Decision making and storytelling are two important facets of a data scientist’s job description. Models can be tweaked and computational powers can be pumped up. But to choose a certain test or a method, will have great implications on the product lifecycle. From cost-cutting to life-saving, hypothesis testing is prevalent in the world of statistics and with the conception of statistical machine learning, the tests have been imbibed and are made more accessible with the Python’s ever increasing and improving, task-specific libraries.

Statistical tests are commonly classified as parametric and non-parametric tests. Parametric tests are conducted, with an assumption that the data follows a Gaussian distribution. If this assumption fails, then non-parametric tests are considered for hypothesis testing.

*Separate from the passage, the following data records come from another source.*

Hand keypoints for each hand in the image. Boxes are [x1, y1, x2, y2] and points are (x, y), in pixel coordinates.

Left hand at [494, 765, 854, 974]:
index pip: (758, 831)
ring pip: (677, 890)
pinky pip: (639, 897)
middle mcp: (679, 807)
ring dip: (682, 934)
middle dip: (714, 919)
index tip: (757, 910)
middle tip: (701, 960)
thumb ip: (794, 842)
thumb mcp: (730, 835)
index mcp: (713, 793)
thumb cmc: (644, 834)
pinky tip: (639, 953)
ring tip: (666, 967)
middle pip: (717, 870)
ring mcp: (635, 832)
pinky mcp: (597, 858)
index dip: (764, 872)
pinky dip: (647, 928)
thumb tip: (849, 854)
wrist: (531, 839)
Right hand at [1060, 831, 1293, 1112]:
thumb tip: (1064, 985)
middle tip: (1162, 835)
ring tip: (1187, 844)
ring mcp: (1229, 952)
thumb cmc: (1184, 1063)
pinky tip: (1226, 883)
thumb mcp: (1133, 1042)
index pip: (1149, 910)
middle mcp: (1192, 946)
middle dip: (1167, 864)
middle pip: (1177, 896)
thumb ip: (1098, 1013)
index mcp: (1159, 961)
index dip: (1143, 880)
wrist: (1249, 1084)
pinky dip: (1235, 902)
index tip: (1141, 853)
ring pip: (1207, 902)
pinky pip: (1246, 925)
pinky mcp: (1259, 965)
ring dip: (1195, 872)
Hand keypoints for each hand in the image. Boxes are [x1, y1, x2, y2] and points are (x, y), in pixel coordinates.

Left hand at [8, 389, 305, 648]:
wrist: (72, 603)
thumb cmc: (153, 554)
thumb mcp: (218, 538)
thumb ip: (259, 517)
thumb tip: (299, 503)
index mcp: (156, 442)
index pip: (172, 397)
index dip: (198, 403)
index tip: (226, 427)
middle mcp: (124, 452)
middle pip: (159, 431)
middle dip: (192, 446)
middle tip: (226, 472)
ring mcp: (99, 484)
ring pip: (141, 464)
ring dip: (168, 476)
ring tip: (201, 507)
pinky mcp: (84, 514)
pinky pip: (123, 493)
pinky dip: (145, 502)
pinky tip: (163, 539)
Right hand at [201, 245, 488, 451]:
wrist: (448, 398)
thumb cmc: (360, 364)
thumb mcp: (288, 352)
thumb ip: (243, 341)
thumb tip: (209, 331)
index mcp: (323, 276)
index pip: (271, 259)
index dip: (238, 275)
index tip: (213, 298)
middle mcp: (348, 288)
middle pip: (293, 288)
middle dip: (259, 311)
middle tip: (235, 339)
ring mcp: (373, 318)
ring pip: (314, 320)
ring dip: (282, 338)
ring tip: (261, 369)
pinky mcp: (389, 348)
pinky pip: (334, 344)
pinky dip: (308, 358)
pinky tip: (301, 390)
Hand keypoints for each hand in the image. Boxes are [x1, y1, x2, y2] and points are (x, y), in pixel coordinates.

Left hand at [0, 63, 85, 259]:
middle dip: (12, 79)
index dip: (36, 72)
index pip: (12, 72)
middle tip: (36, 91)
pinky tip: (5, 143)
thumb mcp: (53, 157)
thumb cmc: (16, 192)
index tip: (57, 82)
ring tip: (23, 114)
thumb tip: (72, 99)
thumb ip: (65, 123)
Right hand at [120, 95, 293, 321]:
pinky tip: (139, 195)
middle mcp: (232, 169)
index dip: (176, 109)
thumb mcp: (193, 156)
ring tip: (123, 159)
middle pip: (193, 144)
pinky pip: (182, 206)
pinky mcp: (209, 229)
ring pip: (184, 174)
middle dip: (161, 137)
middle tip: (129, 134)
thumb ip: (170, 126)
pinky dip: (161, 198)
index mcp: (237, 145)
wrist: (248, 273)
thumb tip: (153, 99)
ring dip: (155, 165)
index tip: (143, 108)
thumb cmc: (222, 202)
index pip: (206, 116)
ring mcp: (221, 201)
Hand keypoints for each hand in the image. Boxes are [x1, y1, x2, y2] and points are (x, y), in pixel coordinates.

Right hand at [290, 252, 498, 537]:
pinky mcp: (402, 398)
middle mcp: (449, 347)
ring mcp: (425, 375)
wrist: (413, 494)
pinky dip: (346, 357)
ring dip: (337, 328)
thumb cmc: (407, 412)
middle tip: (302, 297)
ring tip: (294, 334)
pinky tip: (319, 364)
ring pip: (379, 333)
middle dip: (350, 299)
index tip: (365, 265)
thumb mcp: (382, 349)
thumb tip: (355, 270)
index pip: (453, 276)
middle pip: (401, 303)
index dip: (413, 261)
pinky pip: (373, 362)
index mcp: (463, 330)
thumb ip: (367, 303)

Here we list few widely used statistical tests(parametric and non-parametric) available in Python:

**Chi-Squared Test**

Chi-squared test is a well-known test even for those who are starting with statistical machine learning. Here, this test is used to check whether two categorical variables are related or independent. And, it is assumed that the observations used in the calculation of the contingency table are independent.

Python Code

`from scipy.stats import chi2_contingency`

table = ...

stat, p, dof, expected = chi2_contingency(table)

### Student’s t-test

Tests whether the means of two independent samples are significantly different.

Observations in each sample are independent and identically distributed (iid). Observations in each sample are normally distributed. Observations in each sample have the same variance.

Python Code

`from scipy.stats import ttest_ind`

data1, data2 = ...

stat, p = ttest_ind(data1, data2)

### Analysis of Variance Test (ANOVA)

ANOVA is another widely popular test which is used to test how independent two samples are of each other. Here the observations are assumed to follow a normal distribution without any change in the variance.

Python Code

`from scipy.stats import f_oneway`

data1, data2, ... = ...

stat, p = f_oneway(data1, data2, ...)

### Shapiro-Wilk Test

This test is used to check whether the sample data has a Gaussian distribution.

Python Code

`from scipy.stats import shapiro`

data1 = ....

stat, p = shapiro(data)

### D’Agostino’s K^2 Test

Similar to Shapiro-Wilk test, this too is used to check for Gaussian distribution in data samples.

Python Code

`from scipy.stats import normaltest`

data1 = ....

stat, p = normaltest(data)

### Pearson’s Correlation Coefficient

A statistical test for checking correlation between two samples and whether they have a linear relationship.

Python Code

`from scipy.stats import pearsonr`

data1, data2 = ...

corr, p = pearsonr(data1, data2)

### Spearman’s Rank Correlation

Observations in each sample are assumed that they can be ranked, for checking whether the relationship is monotonic or not.

Python Code

`from scipy.stats import spearmanr`

data1, data2 = ...

corr, p = spearmanr(data1, data2)

Mann-Whitney U Test

A non-parametric statistical hypothesis test to check for independent samples and to find whether the distributions are equal or not.

Python Code

`from scipy.stats import mannwhitneyu`

data1, data2 = ...

stat, p = mannwhitneyu(data1, data2)

### Kruskal-Wallis H Test

Like previous tests, Kruskal-Wallis hypothesis test also makes the same assumptions regarding the distribution and ranking of the observations in each sample. And, the test is carried to check for the independence of the observations from each other.

Python Code

`from scipy.stats import kruskal`

data1, data2, ... = ...

stat, p = kruskal(data1, data2, ...)

### Friedman Test

Friedman test checks whether the distributions of two or more paired samples are equal or not.

Python Code

`from scipy.stats import friedmanchisquare`

data1, data2, ... = ...

stat, p = friedmanchisquare(data1, data2, ...)

### Conclusion

The probability of rejecting the null hypothesis is a function of five factors: whether the test is one- or two-tailed, the level of significance, the standard deviation, the amount of deviation from the null hypothesis, and the number of observations. Having said that, statistical tests are also subject to criticism. For instance, while interpreting the p-value, the way multiple comparisons are done is tricky because p-values depend on both data observed and data that might have been observed but wasn’t. Therefore, a statistician or an analyst or a data scientist should be aware of the fact that statistical significance does not imply practical significance and correlation doesn’t imply causation. Every test is only a means to an end which is, often vague.